It was because of the difficulty in establishing the proof of these marriages that reasonable men rejected them. Francisco Márquez Villanueva considers Cervantes's employment of the clandestine marriage an indication of a peculiar attitude, a mixture of the revolutionary and the traditional toward marriage (67). He quotes Castro with seeming approval to the effect that the use of this novelistic device evidences Cervantes's belief that marriage was a spontaneous union made before God without necessity of intermediaries. He also imputes either hypocrisy or a lack of logic to the stance of Erasmus regarding such marriages, since Erasmus had inveighed against unnecessary ceremonies and then acquiesced in the requirement of a priest and other witnesses. This, of course, is to miss the point that marriage is a contract and an important one in society, and thus needs to be witnessed. It is, in addition, a sacrament and has a role to play in the community of believers. Abuses could not be tolerated.

And these abuses had been noted early. In the Siete Partidas, Fourth Part, Title Three, it is stated: «Aman, e sospechan los omes, que las mas de las cosas que son fechas en encubierto que no son tan buenas, como las otras que se fazen paladinamente... cuando los fazen encubiertamente e sin testigos, de guisa que se non puedan prouar.» The change in the marriage form mandated by the Council of Trent was due to abuses noted by generations. The acquiescence even before Trent by Erasmus to a witnessed marriage must be seen as more than a conflict between spontaneous, free unions and unnecessary ceremonies.

> [Problem set]:
1. Quote the passage on clandestine marriage from "And these abuses" to "and unnecessary ceremonies.".
2. According to the passage on clandestine marriage, why does marriage need to be witnessed? Answer in one to three sentences.
3. Answer these questions from the passage on clandestine marriage:
(a) Whom does Francisco Márquez Villanueva quote with seeming approval?
(b) Which council mandated the change in the marriage form?
(c) Which part and title of the Siete Partidas does the passage cite?

> [Raw data]:
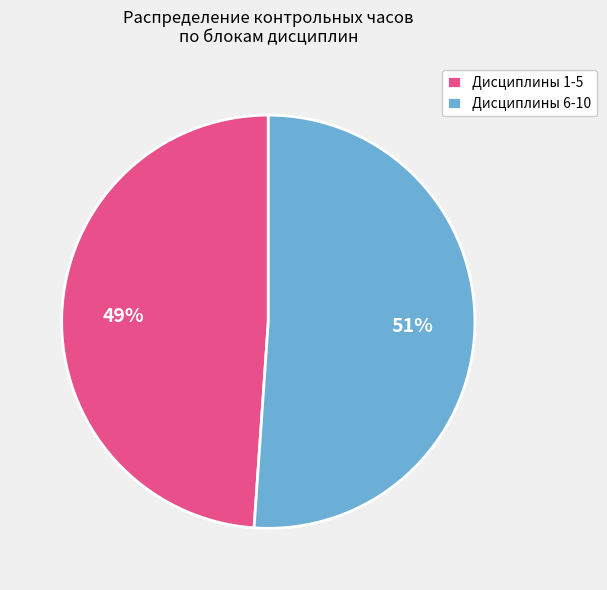

Is it true that Дисциплины 1-5 is 49% of the pie?

True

> [Expected outputs]:
1.
And these abuses had been noted early. In the Siete Partidas, Fourth Part, Title Three, it is stated: «Aman, e sospechan los omes, que las mas de las cosas que son fechas en encubierto que no son tan buenas, como las otras que se fazen paladinamente... cuando los fazen encubiertamente e sin testigos, de guisa que se non puedan prouar.» The change in the marriage form mandated by the Council of Trent was due to abuses noted by generations. The acquiescence even before Trent by Erasmus to a witnessed marriage must be seen as more than a conflict between spontaneous, free unions and unnecessary ceremonies.

2. Marriage needs to be witnessed because it is a contract, and an important one in society. The passage adds that it is also a sacrament with a role in the community of believers, so abuses could not be tolerated.

3.
(a) Castro
(b) The Council of Trent
(c) Fourth Part, Title Three